BRIEF - Please set down word for word every line from the one holding "Views Last 7 days : 26573" to the end of the data below, both included.

(Stored data)
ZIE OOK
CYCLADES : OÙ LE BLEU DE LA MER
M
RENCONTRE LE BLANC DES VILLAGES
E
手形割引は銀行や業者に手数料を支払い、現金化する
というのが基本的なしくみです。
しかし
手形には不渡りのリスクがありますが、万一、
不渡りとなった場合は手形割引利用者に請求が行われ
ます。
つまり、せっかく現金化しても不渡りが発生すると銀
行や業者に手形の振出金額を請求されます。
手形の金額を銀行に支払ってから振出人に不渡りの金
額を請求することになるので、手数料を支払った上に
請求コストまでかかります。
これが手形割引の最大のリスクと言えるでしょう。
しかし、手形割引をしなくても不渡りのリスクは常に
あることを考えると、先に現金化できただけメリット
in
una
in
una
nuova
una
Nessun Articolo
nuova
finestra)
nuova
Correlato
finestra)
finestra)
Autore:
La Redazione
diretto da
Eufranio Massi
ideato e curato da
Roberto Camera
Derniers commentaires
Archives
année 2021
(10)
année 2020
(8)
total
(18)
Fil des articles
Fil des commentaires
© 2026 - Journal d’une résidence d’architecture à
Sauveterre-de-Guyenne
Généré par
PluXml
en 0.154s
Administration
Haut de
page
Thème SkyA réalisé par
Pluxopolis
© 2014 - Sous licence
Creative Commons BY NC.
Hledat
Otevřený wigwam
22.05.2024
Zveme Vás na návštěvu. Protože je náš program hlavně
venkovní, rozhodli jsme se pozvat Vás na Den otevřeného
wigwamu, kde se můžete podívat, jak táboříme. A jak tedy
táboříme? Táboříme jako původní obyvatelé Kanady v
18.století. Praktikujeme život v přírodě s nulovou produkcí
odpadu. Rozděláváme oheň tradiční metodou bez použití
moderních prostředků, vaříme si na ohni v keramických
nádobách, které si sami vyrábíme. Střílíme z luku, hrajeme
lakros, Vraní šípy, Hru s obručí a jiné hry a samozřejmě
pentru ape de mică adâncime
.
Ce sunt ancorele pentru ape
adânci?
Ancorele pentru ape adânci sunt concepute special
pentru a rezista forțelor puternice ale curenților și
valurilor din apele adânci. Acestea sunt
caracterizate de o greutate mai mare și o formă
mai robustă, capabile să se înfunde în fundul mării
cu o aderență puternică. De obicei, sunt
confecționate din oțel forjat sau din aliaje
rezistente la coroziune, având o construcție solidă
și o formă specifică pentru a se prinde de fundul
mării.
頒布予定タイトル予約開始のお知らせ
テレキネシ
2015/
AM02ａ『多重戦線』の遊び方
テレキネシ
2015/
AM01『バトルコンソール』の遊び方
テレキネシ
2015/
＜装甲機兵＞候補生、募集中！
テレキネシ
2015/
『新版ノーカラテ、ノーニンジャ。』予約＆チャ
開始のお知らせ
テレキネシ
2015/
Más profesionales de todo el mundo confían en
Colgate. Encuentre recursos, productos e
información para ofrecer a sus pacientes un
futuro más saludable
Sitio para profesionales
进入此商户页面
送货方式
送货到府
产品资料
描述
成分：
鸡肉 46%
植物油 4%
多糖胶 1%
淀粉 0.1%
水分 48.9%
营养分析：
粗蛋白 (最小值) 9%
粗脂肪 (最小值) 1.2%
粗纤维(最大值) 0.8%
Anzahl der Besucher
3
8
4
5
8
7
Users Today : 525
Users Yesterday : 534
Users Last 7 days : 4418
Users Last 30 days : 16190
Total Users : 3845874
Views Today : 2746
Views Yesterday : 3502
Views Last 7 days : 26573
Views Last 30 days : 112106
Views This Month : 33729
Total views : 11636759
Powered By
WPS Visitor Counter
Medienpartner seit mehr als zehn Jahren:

EXERCISE SOLUTION -
Views Last 7 days : 26573
Views Last 30 days : 112106
Views This Month : 33729
Total views : 11636759
Powered By
WPS Visitor Counter
Medienpartner seit mehr als zehn Jahren:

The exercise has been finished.